I've started some basic descriptive analysis via Jupyter notebooks as well as topic modeling via the pyLDAvis package.
The code is available on Github. In the future, after I've collected more data I hope to perform additional analysis such as price prediction.
Kaggle
Kaggle is a popular Data Science community and competition site where contestants use programming and analysis to work on interesting problems.
I used Pandas and scikit-learn to analyze hundreds of thousands of HTML files as part of the 'Truly Native' Kaggle competition. The objective was to identify whether or not a webpage had native advertisements. Random Forest machine learning was used from the scikit-learn Python library. The code is available via Github.
Arma
The popular series of computer games, Arma, from Bohemia Interactive has an extensive modding community. For fun, I've worked on a number of projects.
- Arma2NetMySQL is program for connecting to a MySQL or SQLite database from within the game.

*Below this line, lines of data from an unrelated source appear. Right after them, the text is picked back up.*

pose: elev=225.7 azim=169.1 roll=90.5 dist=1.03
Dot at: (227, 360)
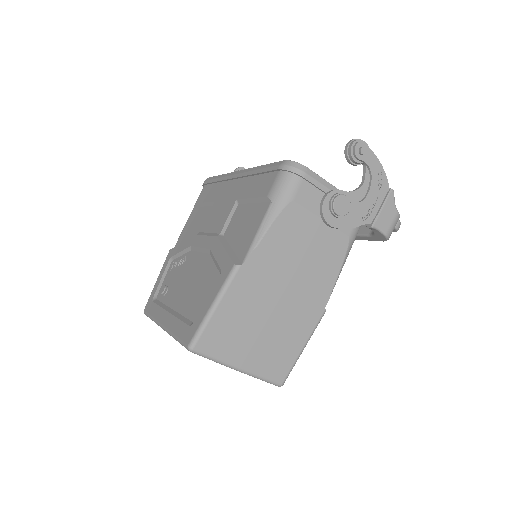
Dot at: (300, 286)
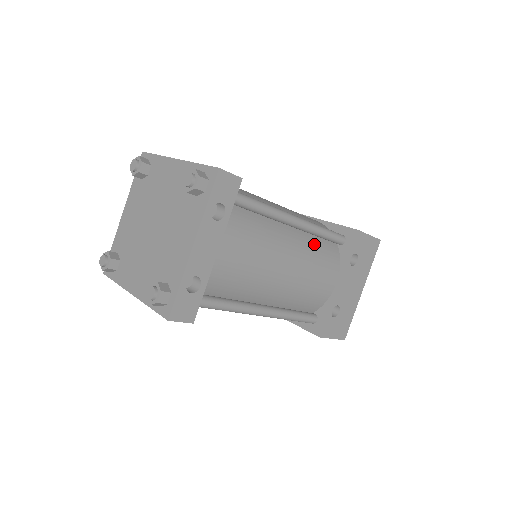
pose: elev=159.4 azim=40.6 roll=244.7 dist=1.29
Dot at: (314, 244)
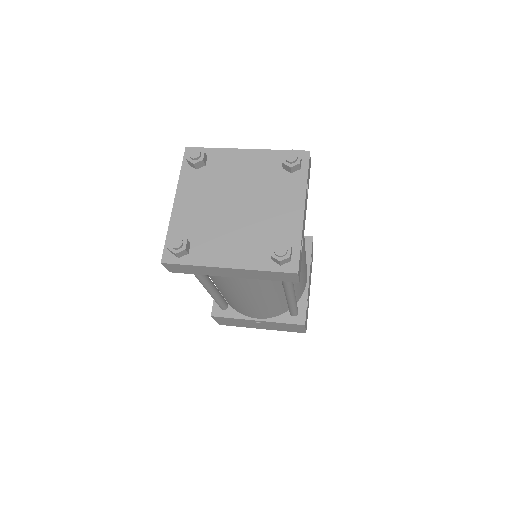
Dot at: occluded
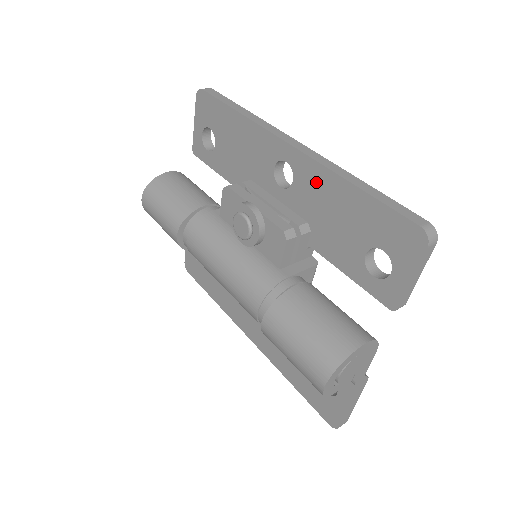
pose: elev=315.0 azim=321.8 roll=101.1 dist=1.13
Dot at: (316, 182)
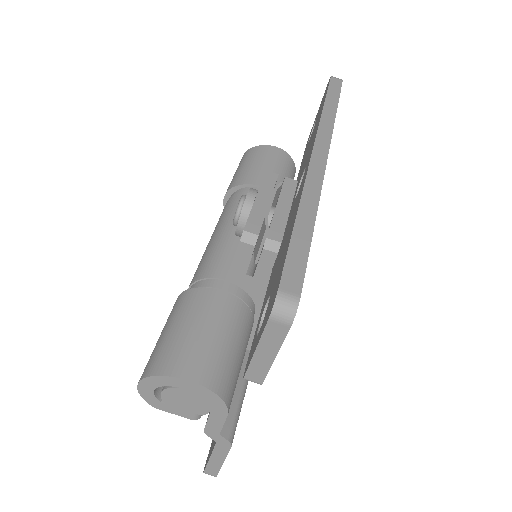
Dot at: (297, 199)
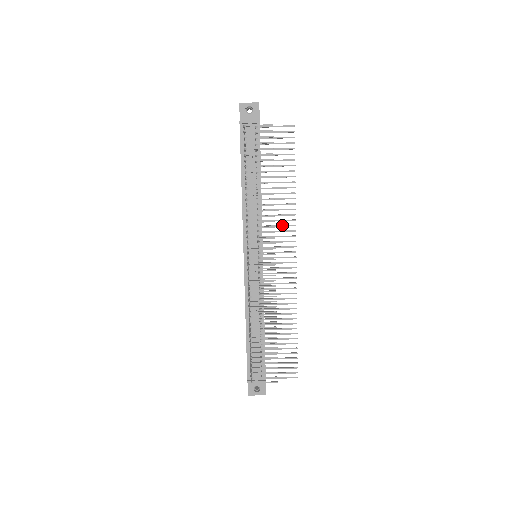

- ArmaConnect is a C# program for connecting to the game and using UDP heartbeats to look for a corresponding Android application running on your phone or tablet. Once it finds a connection, it switches to TCP and shows your position on a map of the game world, weather, time, and other information in real-time. This work involved a lot of network negotiation and learning as well as coding across languages (C# and Java).
- ArmaBriefingConversion is a Python script for converting missions from an older version of Arma to a newer version.
- PHPArma2ServerStatus is a PHP script for querying an Arma server and showing information such as people connected, running mods, etc.
- ArmaScriptTrace is Java program that utilizes GraphViz to trace the execution of scripts in a mission and show them in a network diagram visually.